Menurut dia, belum ada bukti yang memperkuat namun Imam sudah dijerat sebagai tersangka. Padahal sebelumnya, proses hukum yang sama soal penyalahgunaan dana hibah Koni 2018 sudah di sidangkan di Tipikor dan Imam mengikuti prosesnya dengan kooperatif.

"Jadi kalau ujuk-ujuk kok langsung begini, kecuali diproses persidangan ada bukti jika Imam Nahrawi terlibat dengan bukti a, b, c, d. Kemarin kita sampaikan, kecuali kostumnya berbeda, ini pada satu titik yang sama. KPK belum bisa buktikan di persidangan dan tempat-tempat yang lain," tuturnya.

Syamsul juga menilai bahwa penetapan tersangka terkesan tergesa-gesa dan sangat dipaksakan. Menurutnya perkara yang berlangsung di KPK yang masih ditangani masih banyak, sementara sudah menambah perkara lain.

Jeda dua hari pemanggilan terhadap Imam Nahrawi untuk penetapan status tersangkanya itu lah yang dianggap tergesa-gesa. Hal itu juga terkesan memaksakan menurut Syamsul.

"Yang disampaikan Febri, ada panggilan ke Imam Nahrawi 31 juli, kemudian dilanjutkan 2 Agustus. Jeda waktu yang hanya 2 hari ini apakah itu sudah sesuai aturan dan perundangan, kalau bukan nguber kesan apa, sedangkan PR kita yang belum ditangani ini banyak, Mas Imam belum ada bukti apa-apa terkait dengan ini, " jelasnya.

Bisa jadi, lanjut Syamsul, penetapan tersangka kakaknya tersebut adanya unsur politik yang dikaitkan dengan hukum untuk menjerat Imam Nahrawi.

baca juga

"Bisa jadi ini adalah proses politik yang dikaitkan dengan hukum, bisa jadi ini kebijakan politik yang seakan menjadi kebijakan hukum," kata dia.

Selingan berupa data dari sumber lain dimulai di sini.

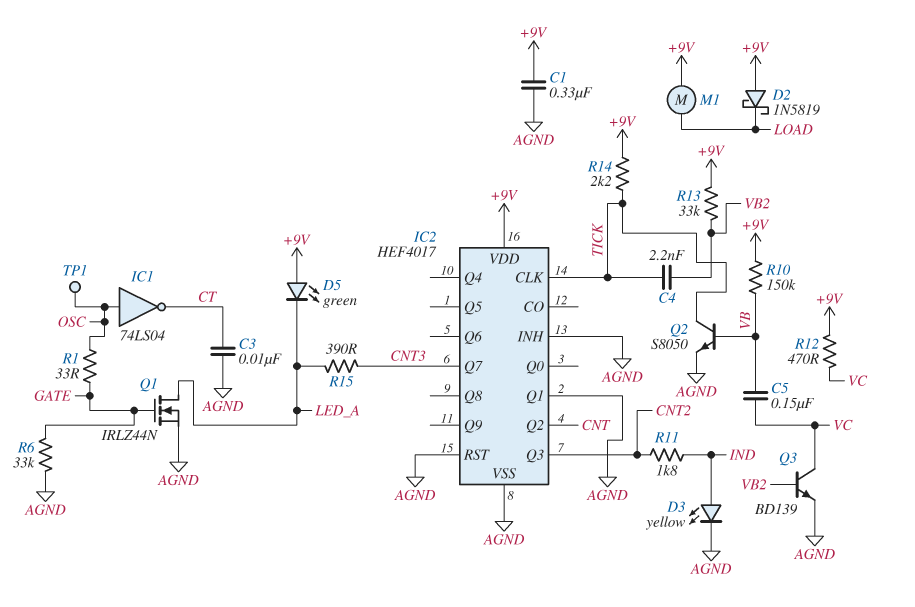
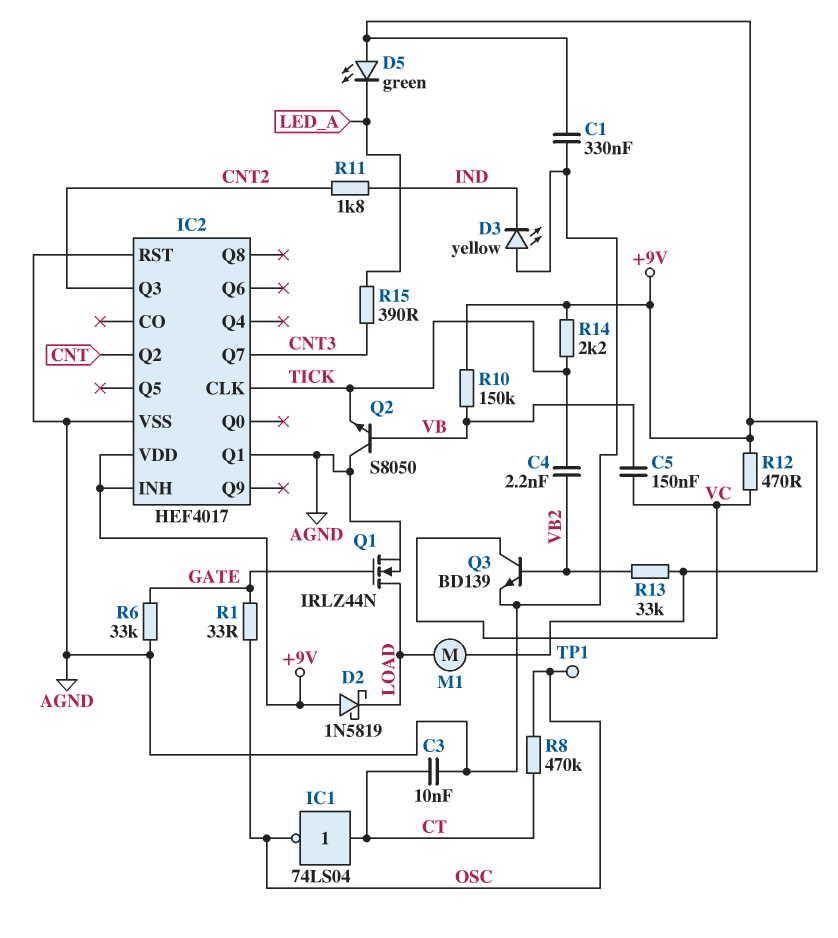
D3: LED yellow (A IND, K AGND) -> LED yellow (A AGND, K IND)
IC1: NOT 74LS04 (in OSC, out CT) -> NOT 74LS04 (in CT, out OSC)
IC2 pin INH: AGND -> +9V
Q1: NMOS IRLZ44N (G GATE, D LED_A, S AGND) -> NMOS IRLZ44N (G GATE, D LOAD, S AGND)
Q2: NPN S8050 (B VB, C TICK, E AGND) -> NPN S8050 (B VB, C AGND, E TICK)
R8: none -> 470k (CT, OSC)

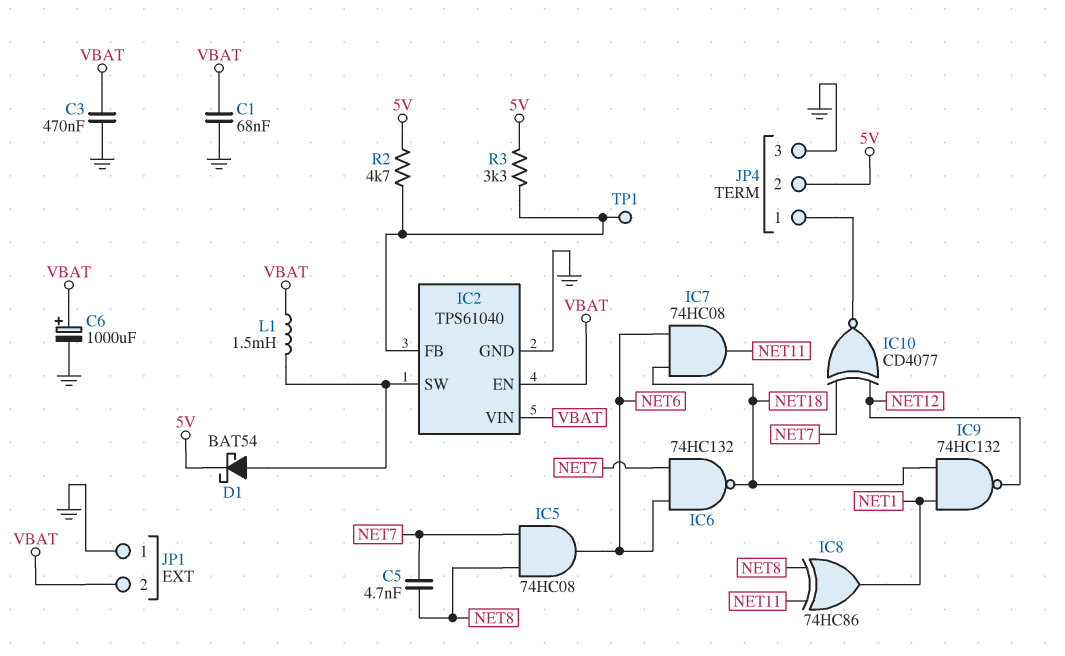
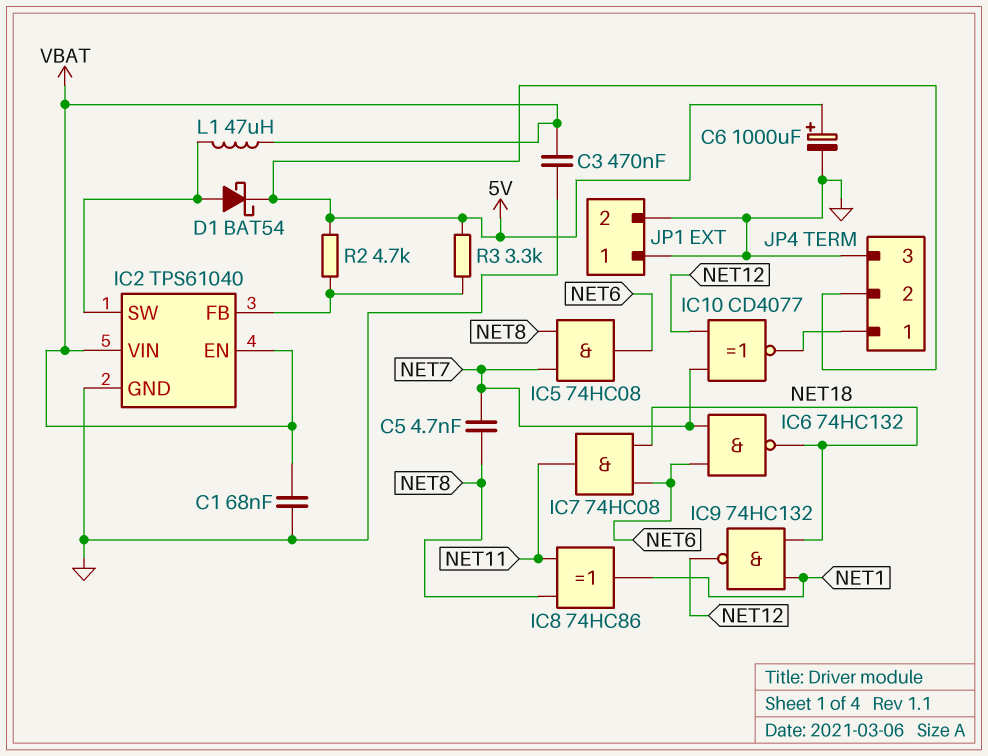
C6: 1000uF (plus VBAT, minus GND) -> 1000uF (plus 5V, minus GND)
JP1 pin 2: VBAT -> GND
L1: 1.5mH (IC2/SW, VBAT) -> 47uH (IC2/SW, VBAT)
TP1: test point (IC2/FB) -> none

Upaya pengajuan praperadilan pun akan ditempuh oleh keluarga beserta tim kuasa hukumnya. Syamsul Arifin mengatakan, bahwa praperadilan yang akan diajukan ini menjadi salah satu pertimbangan yang bisa ditempuh oleh tim kuasa hukum untuk membela kakaknya.

"Ini menjadi pertimbangan, karena semuanya harus memegang azas praduga tak bersalah, itu yang paling penting. Prinsipnya keluarga dalam hal ini  sifatnya mendorong mendukung dan mendoakan," kata Syamsul.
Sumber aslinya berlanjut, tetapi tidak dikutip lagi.